Watch the HCA discussion
This meeting is just under an hour. One learns a lot more about the important issues facing the city by watching the B&F committee meeting than they do by watching the council meeting.
The HCA discussion is the first item on the agenda and all three bills concerning the HCA deal are discussed together. Anyone wanting to know more about this deal should watch this discussion. A presentation is made explaining where the upfront money will come from (a UDAG grant fund) and why we are doing this and how it will benefit the city. This development is subsidized in two ways: property tax abatement and a payment for new employees HCA will have working at this site who do not now work in Davidson County.
Watch this and learn why the Palmer Lake is in a “pocket of poverty.” Yes, that area close to Vanderbilt University and Music Row and on West End, just down the street from multi-million dollar hotels, just a couple blocks from Union Station is a “pocket of poverty.”
We will pay the developer $500 per “incremental Davidson County position.” I myself do not see how this benefits the community or the city government. Those jobs are jobs that are now in Williamson County. We do not have a payroll tax so how does having these people work in Davidson County benefit us? I doubt many of them will be moving into the county if they already have homes in Williamson County. They are not moving; their job is moving a few miles away.
If this development occurs, the site will generate considerably more property tax for the city than it does now. However, the pressure on infrastructure and the cost of providing services to new development is not calculated into the equation. There seems to be an assumption that growing the tax base is always a good thing, yet no one stops to consider that bigger cities almost always have higher tax rates than smaller cities. There seems to be almost a fetish for growth that I am not sure is well founded.
I am still not sure, how I would vote on this if I had a vote. I abhor this practice of enticing businesses to develop in your area by paying them to do so. Unfortunately, this is the way things are done now. If other communities are paying someone to move to their county, then if we don’t play the game, then we lose. However, I am still not convinced that growth, just for the sake of growth is a good thing. Also, eventually, something would develop to fill that hole in the ground if HCA does not build there. Assuming the economy develops and the convention center is a success, someone else would eventually want that prime piece of property for hotel or office building.
I am glad to see the council deferred these bills. This is one of those things that if I was making a decision on, I would need more time to think about.

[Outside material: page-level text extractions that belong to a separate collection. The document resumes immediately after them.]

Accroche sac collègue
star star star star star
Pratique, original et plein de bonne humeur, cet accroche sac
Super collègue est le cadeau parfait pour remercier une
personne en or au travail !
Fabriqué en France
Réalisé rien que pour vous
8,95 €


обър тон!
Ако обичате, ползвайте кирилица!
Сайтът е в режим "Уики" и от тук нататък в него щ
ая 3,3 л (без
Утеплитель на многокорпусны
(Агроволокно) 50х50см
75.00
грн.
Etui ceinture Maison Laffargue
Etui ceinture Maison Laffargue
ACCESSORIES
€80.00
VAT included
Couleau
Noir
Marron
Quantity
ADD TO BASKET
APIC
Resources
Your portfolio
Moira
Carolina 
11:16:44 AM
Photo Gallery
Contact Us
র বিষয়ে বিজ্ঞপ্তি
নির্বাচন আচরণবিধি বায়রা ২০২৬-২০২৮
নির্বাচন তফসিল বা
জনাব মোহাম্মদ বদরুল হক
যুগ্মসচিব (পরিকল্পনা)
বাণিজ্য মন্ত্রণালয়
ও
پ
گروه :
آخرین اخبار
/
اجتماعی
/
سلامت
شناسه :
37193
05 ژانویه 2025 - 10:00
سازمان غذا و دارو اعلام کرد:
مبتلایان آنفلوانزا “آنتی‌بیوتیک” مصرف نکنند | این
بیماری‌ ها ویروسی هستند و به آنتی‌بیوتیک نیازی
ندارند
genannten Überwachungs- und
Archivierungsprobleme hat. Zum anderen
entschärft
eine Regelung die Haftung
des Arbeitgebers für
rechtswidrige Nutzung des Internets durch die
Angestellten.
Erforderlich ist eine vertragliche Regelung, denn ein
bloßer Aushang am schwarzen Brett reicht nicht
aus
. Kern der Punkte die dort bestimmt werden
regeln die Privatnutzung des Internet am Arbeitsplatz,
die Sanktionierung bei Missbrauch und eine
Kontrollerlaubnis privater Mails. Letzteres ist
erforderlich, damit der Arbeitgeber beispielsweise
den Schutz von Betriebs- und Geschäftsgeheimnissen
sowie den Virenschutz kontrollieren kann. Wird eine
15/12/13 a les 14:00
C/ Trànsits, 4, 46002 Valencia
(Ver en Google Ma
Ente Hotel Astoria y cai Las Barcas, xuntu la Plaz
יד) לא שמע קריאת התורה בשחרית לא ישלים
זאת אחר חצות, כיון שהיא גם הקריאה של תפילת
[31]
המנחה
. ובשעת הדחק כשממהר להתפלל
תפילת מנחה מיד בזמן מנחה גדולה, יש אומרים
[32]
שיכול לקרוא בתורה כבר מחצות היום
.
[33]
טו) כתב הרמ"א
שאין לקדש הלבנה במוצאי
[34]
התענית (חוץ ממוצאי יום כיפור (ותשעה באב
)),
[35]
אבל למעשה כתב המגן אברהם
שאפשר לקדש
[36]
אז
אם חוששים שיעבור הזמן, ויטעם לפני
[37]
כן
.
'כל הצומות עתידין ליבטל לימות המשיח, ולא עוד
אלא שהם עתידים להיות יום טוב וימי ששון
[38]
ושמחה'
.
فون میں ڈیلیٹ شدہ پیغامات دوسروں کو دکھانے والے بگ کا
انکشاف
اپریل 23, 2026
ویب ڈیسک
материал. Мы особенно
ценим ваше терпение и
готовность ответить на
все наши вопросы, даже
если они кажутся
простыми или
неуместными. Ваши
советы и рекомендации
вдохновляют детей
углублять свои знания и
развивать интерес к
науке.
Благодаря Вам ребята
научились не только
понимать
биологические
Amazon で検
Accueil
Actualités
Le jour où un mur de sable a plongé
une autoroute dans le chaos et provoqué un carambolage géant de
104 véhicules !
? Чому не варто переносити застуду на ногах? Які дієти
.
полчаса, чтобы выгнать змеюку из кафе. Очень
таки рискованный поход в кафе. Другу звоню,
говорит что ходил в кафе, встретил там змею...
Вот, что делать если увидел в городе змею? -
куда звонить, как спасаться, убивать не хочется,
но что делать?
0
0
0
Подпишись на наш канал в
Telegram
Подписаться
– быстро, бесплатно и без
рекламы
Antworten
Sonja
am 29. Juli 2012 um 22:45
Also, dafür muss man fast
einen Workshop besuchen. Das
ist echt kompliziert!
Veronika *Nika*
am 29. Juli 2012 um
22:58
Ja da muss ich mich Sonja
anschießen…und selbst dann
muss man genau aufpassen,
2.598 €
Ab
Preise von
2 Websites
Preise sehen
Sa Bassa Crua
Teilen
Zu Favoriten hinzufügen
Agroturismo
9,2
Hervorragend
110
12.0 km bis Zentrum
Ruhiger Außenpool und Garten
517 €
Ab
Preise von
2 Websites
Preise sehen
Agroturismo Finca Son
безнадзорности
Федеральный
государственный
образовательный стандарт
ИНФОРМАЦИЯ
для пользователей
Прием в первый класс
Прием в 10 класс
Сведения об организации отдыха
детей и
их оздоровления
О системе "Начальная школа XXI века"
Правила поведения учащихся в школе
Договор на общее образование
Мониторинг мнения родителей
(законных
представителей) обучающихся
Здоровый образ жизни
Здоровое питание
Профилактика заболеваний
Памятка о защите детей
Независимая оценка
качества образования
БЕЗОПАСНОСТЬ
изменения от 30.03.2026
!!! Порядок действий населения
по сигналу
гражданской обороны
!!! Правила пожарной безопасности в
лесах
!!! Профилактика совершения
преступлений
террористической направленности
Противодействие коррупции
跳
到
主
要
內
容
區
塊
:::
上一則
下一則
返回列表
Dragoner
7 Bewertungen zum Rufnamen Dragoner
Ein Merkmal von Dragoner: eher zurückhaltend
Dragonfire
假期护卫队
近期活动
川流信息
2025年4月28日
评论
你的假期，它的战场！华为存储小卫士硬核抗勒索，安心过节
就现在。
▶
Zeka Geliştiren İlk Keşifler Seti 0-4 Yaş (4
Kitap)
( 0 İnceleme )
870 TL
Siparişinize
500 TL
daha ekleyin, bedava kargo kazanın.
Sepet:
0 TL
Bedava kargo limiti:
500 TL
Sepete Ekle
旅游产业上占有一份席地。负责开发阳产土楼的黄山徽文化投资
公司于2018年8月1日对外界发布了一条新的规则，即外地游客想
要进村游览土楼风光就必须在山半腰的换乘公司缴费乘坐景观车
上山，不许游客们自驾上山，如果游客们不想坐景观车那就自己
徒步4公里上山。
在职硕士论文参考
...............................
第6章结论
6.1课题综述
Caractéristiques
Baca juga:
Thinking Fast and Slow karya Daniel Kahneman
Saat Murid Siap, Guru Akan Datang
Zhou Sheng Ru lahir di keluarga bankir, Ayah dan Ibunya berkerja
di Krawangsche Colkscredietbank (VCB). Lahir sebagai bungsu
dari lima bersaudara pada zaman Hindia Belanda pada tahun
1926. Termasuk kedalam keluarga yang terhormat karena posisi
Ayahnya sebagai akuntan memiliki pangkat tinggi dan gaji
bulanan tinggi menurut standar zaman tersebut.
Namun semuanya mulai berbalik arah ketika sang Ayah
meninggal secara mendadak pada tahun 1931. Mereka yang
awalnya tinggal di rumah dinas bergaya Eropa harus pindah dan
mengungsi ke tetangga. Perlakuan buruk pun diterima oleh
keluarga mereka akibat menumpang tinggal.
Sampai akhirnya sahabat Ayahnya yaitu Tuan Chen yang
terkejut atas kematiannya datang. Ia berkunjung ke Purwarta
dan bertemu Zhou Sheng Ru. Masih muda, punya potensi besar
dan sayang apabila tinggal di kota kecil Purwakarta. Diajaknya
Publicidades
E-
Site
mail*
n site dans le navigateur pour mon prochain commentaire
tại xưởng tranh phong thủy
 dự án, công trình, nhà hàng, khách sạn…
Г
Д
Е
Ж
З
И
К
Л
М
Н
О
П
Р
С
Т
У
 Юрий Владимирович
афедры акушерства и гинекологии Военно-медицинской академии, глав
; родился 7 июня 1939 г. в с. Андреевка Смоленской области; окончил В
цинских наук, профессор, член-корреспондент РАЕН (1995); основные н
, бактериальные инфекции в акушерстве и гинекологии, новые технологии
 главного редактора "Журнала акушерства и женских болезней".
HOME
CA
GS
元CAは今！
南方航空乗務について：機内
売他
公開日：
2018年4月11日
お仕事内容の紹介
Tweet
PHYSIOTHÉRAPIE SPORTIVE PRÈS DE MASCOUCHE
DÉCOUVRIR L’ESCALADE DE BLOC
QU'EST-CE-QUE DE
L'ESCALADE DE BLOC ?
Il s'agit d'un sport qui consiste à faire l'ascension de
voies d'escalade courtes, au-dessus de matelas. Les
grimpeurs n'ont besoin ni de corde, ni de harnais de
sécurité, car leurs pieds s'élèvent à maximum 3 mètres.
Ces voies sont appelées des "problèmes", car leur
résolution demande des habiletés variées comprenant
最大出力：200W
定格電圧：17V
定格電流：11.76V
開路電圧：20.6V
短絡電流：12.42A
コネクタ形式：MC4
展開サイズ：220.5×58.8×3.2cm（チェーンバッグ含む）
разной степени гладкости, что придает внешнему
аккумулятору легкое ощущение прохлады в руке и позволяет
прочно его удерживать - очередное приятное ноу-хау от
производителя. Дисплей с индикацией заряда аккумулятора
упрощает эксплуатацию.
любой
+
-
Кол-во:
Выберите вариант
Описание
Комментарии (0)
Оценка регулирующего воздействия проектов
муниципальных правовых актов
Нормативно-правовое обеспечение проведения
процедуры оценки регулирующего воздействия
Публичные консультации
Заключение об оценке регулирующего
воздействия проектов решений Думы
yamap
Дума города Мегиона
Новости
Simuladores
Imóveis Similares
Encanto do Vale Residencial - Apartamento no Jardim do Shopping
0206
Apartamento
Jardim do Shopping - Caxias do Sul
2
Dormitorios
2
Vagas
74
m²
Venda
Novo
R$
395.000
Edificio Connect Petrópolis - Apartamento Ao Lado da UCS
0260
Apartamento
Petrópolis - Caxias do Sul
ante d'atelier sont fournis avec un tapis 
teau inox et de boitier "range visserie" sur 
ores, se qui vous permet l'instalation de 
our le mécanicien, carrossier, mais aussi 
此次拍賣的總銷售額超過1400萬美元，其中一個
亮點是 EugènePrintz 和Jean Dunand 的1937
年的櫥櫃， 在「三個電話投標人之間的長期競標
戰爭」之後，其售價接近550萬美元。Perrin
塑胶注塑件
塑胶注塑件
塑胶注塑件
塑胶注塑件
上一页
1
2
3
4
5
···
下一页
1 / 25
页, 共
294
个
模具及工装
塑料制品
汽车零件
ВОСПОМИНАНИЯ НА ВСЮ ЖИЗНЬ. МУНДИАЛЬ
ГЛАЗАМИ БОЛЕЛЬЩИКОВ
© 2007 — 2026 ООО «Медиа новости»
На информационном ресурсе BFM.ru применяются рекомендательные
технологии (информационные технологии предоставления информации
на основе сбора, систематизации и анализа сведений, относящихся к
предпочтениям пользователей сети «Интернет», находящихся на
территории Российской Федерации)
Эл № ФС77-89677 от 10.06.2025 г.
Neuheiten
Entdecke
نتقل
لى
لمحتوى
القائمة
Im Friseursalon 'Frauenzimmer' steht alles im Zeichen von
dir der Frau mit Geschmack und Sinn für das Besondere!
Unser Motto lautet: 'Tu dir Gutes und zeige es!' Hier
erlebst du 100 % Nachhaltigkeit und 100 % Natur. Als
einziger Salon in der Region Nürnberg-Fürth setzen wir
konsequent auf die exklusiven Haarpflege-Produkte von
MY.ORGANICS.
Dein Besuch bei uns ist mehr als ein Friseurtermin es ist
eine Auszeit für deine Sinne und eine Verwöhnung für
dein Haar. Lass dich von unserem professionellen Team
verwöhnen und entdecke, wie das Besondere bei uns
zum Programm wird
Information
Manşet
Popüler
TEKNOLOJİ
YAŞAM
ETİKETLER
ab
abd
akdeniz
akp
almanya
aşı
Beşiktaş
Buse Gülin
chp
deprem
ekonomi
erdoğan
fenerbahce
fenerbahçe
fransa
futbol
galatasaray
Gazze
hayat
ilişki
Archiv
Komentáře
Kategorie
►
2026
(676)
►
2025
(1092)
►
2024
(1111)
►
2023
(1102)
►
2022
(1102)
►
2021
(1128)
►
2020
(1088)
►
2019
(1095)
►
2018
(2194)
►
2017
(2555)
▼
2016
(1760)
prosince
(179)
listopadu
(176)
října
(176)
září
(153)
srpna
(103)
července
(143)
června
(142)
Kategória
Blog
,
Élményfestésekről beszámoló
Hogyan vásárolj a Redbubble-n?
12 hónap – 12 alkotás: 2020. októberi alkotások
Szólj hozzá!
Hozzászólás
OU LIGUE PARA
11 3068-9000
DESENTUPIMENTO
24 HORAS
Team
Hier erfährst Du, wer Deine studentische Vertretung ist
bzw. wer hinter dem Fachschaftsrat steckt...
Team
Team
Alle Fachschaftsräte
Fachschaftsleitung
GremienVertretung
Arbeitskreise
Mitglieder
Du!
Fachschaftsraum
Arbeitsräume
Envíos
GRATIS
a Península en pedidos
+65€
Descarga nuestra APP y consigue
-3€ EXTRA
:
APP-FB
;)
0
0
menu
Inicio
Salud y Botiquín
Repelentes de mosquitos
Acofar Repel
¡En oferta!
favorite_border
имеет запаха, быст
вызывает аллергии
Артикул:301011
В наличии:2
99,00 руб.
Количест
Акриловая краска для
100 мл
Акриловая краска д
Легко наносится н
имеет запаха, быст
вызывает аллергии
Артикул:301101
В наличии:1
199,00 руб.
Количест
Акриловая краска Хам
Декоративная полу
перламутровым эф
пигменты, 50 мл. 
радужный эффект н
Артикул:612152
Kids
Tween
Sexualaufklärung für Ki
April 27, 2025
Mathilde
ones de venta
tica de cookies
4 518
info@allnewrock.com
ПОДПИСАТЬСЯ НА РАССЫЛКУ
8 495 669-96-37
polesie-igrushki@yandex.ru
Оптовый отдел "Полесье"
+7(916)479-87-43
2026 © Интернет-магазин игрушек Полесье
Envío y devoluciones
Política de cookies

In other committee business, Duane Dominy’s bill requiring the Chambers Partnership 2020 contract to be approved by resolution of the Council is deferred indefinitely, due to a technical reason concerning a discrepancy between the caption and the body of the bill. A new bill addressing this topic will be drafted and introduced. Dominy’ similar bill requiring all single-source contracts of over $250,000 be approved by the Council fails by a vote of 3 for, 4 against and 5 abstaining. Council Member Megan Barry and Ronnie Stein present arguments against the bill and Charlie Tygard defends the bill.